A good way to keep engagement is to set a personal schedule of when to post. This could be every week or even every day — just make sure that you’re posting something meaningful and not redundant. Don’t believe me? Hear it straight from Facebook itself.
Facebook has been around for nearly 18 years now, and odds are that you may have some old posts and photos that aren’t entirely representative of who you are now. It is always worthwhile to go back and discard old posts that could tarnish the professional image you’ve worked so hard to create. That picture of your day out at the ball game in 2008 can probably stay, but you may want to delete all the high school gossip off of your timeline. Keeping your entire profile up to date with your image is key to achieving a trustworthy image.

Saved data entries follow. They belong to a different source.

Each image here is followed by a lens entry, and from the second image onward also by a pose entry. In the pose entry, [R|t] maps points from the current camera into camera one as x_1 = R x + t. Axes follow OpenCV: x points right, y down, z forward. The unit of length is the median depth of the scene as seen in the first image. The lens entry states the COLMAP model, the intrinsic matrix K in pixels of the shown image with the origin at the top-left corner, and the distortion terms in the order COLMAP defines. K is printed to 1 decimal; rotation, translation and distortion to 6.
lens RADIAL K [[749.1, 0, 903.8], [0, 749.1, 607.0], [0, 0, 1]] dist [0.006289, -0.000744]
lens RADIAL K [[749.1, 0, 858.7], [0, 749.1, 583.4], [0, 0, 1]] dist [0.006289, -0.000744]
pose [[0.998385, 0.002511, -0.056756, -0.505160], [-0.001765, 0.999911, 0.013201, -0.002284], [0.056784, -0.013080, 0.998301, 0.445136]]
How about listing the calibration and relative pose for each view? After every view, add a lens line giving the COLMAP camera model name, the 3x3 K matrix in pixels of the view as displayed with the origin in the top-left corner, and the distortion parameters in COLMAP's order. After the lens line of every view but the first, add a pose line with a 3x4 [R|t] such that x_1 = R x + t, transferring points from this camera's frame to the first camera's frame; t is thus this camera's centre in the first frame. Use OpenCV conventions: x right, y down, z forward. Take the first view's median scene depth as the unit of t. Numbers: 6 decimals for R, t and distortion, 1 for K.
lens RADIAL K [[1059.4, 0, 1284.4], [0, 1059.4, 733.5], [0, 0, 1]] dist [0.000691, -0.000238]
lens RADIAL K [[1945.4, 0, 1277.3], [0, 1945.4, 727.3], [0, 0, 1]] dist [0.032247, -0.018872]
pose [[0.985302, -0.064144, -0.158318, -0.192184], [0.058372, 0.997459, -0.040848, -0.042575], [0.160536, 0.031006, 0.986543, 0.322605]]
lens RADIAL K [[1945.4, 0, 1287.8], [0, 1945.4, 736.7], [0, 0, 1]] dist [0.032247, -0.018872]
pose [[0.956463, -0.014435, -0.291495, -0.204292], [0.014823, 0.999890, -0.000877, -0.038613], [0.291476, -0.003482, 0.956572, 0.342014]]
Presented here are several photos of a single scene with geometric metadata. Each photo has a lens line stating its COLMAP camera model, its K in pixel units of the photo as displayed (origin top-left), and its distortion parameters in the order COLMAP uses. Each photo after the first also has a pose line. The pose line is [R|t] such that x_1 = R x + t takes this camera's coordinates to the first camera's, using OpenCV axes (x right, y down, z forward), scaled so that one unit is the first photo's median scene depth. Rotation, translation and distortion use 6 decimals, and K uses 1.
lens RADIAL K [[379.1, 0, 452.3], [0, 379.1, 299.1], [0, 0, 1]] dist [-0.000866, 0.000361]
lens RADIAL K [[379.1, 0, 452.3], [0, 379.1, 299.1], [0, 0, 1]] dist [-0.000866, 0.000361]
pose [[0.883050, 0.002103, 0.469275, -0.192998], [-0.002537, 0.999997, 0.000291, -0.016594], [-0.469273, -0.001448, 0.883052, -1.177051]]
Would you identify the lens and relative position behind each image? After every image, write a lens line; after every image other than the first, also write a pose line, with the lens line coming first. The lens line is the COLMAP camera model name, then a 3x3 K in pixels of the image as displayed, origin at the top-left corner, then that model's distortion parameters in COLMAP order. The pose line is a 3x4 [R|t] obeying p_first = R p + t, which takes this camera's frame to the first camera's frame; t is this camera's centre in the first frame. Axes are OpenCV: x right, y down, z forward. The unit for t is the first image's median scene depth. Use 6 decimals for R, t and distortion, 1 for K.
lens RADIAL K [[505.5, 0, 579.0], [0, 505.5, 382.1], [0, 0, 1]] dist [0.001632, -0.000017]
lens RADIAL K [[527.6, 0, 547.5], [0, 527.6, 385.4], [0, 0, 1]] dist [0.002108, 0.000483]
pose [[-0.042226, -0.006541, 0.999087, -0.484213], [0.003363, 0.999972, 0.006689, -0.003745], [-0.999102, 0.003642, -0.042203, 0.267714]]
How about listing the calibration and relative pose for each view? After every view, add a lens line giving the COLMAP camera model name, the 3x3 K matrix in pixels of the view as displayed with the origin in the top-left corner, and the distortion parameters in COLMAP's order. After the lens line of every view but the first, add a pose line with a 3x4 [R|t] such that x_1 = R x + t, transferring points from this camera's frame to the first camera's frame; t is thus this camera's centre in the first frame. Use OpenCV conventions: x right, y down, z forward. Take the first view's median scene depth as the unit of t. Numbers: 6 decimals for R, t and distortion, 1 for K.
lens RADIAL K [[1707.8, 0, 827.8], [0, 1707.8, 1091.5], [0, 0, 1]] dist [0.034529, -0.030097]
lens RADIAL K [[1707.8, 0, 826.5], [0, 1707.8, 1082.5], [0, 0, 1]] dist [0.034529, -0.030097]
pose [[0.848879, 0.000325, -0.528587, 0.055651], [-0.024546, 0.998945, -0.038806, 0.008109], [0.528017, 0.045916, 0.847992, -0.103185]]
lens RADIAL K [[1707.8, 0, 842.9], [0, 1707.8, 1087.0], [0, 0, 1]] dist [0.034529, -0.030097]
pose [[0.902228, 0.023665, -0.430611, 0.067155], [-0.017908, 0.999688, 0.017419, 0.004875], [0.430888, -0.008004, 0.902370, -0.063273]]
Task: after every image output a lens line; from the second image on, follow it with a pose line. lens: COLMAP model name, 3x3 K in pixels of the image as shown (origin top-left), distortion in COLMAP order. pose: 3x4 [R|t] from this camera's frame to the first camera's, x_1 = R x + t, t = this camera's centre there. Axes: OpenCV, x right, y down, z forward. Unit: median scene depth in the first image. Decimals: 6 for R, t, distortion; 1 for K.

Unless you’re running your business from Facebook, which is very possible nowadays, you’ll likely want to channel your page’s visitors to your website. For this reason, it’s important to include a link to your website near the top of your page. Your profile’s “bio” section is a perfect place to insert a link to your website; however, it’s a better idea to include the link in several places throughout your page. Linking your website in the “about” section of your profile and through hyperlinks in your posts will increase the likelihood of getting clicks.